If the central hub, say tennis ball, would have spokes going out evently spaced toward the outer sphere (say gym ball), could those spokes not be inter-joined by a grip forming a sphere halfway the diameter? Between the hub and the half-way-grid, it would form as many tetrahedrans as it has spokes, (wet finger in the air guesstimate). The grid being just that, multiple triagles, and the spokes making it 3D, might increase the stiffness of the support greatly, by not only halfing the spoke length, but also offering a grid that might even be put to tension, holding itself in place.
Wow, I really like this idea...Just a grid of some cross-spokes, and it add way more stiffness for weight, than additional full-length spokes would... Lighter than one-size fractals, stiffer than full length spokes. If indeed this mid-way grid out of pull-tensioned wire (or multiples like it) could add stiffness, than the support spokes might be lightened some. Or even replace with more criss-cross placed shorter ones, having a grid to support them AND tensioning them against outer pressure! Hmmm....

http://en.wikipedia.org/wiki/Aerogel

thanks, seems it was greatly improved since I last read it.

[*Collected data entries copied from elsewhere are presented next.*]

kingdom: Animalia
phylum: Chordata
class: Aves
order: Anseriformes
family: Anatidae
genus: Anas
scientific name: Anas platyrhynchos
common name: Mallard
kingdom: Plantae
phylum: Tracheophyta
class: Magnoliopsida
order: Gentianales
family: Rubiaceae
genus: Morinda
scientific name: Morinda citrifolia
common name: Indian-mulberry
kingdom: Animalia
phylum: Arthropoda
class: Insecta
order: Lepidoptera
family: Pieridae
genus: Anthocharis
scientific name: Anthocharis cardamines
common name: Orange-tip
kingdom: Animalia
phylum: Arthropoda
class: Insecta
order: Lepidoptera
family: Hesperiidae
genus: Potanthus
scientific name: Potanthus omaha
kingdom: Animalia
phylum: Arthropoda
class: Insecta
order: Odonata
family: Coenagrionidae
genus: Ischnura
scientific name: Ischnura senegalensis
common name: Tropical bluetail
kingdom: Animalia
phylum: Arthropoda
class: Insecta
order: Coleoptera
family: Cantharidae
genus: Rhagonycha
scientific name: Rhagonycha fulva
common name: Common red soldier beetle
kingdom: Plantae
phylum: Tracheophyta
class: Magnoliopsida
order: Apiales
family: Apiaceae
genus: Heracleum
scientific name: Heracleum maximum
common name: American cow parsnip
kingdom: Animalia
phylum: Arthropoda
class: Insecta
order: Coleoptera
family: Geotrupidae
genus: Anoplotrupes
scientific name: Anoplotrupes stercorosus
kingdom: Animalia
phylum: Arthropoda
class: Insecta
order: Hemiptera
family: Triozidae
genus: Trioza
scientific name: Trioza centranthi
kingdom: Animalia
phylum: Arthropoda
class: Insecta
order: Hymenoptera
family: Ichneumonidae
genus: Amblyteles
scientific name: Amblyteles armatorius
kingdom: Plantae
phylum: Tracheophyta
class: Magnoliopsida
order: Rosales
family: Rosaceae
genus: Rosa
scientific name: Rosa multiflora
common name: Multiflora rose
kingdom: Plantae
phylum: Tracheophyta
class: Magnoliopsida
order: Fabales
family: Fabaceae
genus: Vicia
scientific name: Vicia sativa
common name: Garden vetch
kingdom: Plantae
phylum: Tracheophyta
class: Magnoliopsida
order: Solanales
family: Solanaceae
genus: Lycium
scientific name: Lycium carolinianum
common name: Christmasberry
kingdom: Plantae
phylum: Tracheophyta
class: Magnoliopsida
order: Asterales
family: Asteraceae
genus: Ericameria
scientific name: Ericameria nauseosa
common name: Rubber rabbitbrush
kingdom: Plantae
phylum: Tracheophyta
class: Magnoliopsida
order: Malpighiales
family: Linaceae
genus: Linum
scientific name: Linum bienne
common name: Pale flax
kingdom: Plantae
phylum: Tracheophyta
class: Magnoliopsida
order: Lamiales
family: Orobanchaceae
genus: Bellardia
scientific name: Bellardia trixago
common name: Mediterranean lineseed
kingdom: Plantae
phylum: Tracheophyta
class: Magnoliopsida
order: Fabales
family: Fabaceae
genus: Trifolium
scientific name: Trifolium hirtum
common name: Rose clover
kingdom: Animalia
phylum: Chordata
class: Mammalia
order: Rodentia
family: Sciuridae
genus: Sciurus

"The world's lowest-density solid is a silica nanofoam at 1 mg/cm3,[6] which is the evacuated version of the record-aerogel of 1.9 mg/cm3.[7] The density of air is 1.2 mg/cm3.[8]"

Imagine a 2cm thick layer of aerogel, the shape of a sphere, a meter across. featuring a valve, and an air-tight coating on the outside. If the 2cm or similar wall would hold...the sphere might have some good lift!

It would lift to 15km high (for instance), open the valve, and let in really cold air, and especially moisture. Come back down, and let the cold air (insulated well) run over a heat exchanger of some kind.

If windows in our houses would be replaced by (partially) see-through aerogel, out heat bill would be reduced dramatically.